Sections 45(2) and (3) of the Condominium Act provide that the arbitrators must conduct the hearing as they believe proper, allowing each party adequate opportunity to present or rebut evidence. They may accept evidence on oath, affidavit or otherwise, as they believe proper, whether or not admissible in court. It is easy to understand the problems that can, and are encountered, when an arbitrator does not have the proper training. Regardless of these loose evidence production requirements, an Award can be entered as a Court Judgment and with leave of the Supreme Court, be enforced. Under the new Strata Property Act, even leave will no longer be required.
Section 45(6) provides that the arbitrators must make an order about the contribution of the parties to the cost of the arbitration and remuneration of the arbitrators. Most arbitrators do a very good job of this requirement. The actual cost charged by an arbitrator varies greatly. Non-lawyer arbitrators are typically owners and condo consultants who happen to live in condos. The non-lawyer, non-consultant untrained arbitrators usually charge less than $100 and with some exceptions, are worth much less. Non-lawyer consultant trained arbitrators usually charge between $100 and $150 and lawyer trained arbitrators up to $250. The arbitration hearings can take a couple of hours; others up to three days.
It is my belief that all things considered, arbitrations of condominium disputes have proved worthwhile. There are obviously exceptions.

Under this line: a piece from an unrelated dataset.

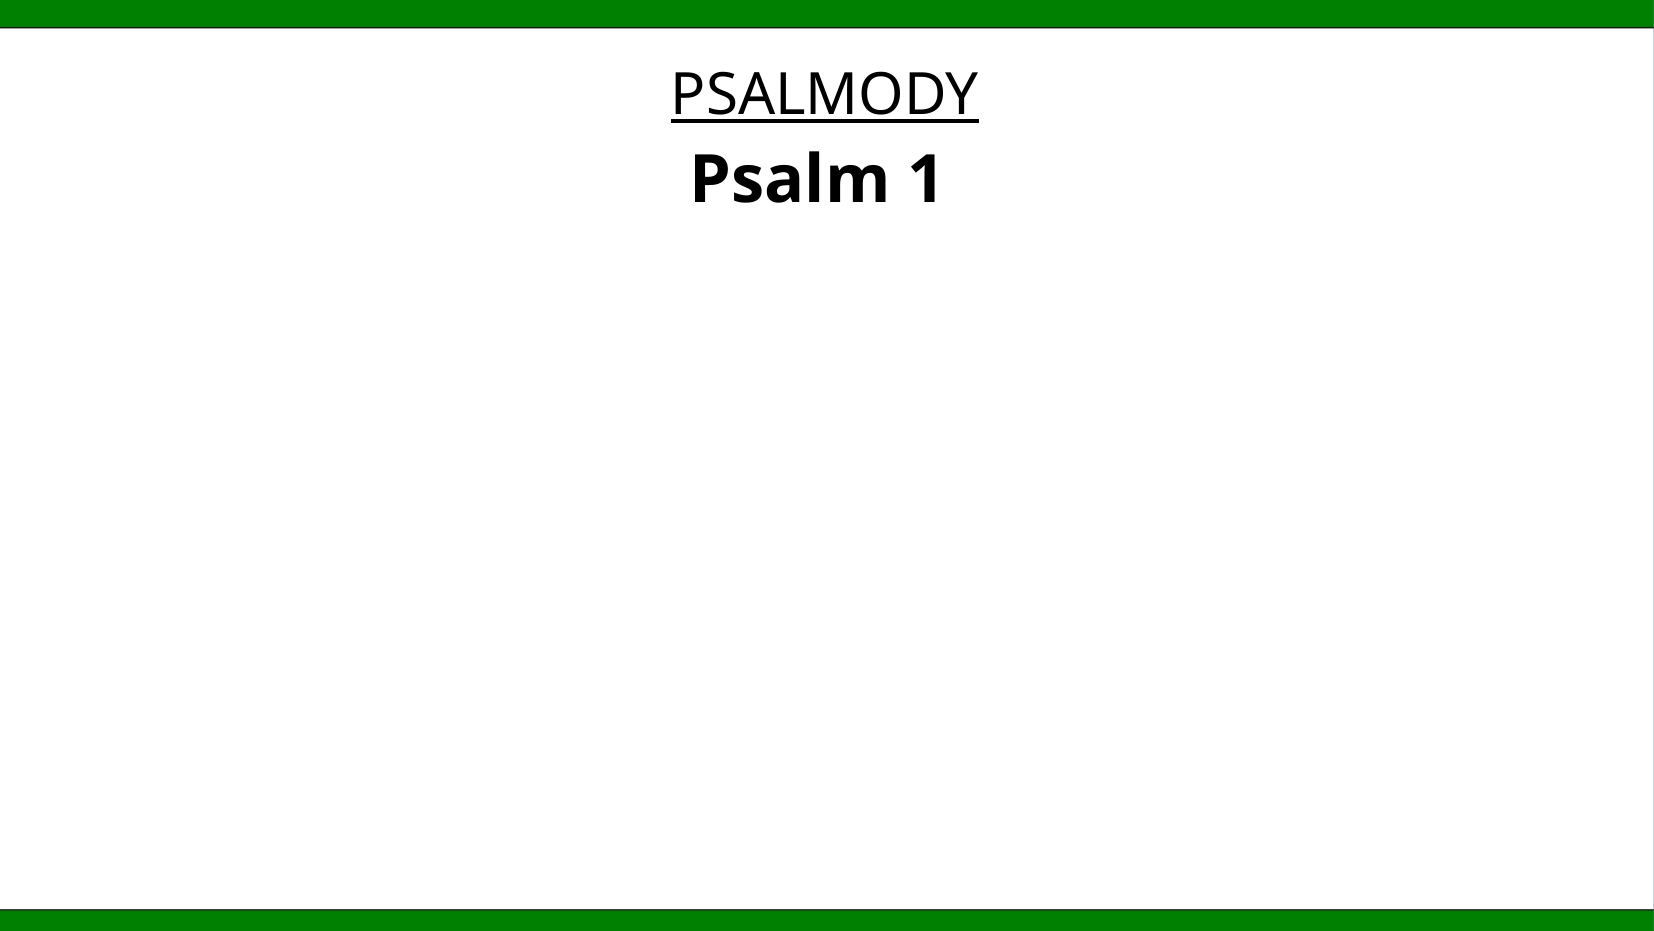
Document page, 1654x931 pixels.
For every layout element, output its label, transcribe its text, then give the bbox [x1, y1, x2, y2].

The advantages over Court adjudicated proceedings are the ability to conduct a view, expediency, less adversarial between neighbours, the option of not hiring a lawyer, and the ability to sit long hours. The disadvantages are that the law is not necessarily applied (how can you tell I am a lawyer?!), the problems with a variety of methods of obtaining evidence, and the loss of mysticism that some owners feel is provided by a Judge. Overall it is my belief that arbitration is working to resolve condo disputes.
It is also my belief that much more could be done. The requirement that an arbitrator be an owner of and an occupant in a condo can be waived if all parties agree. The arbitrations that I have conducted require that waiver because I am not a condo owner. Many parties have agreed to the waiver due to my knowledge of condo law and my formal arbitration training. I am also a trained mediator. This is where so much more could be done. For example, a noise bylaw dispute cries out for mediation, not arbitration. I am hopeful that the new Strata Property Act will include specific mediation regulations in addition to the proposed provision that the potential of mediation be discussed.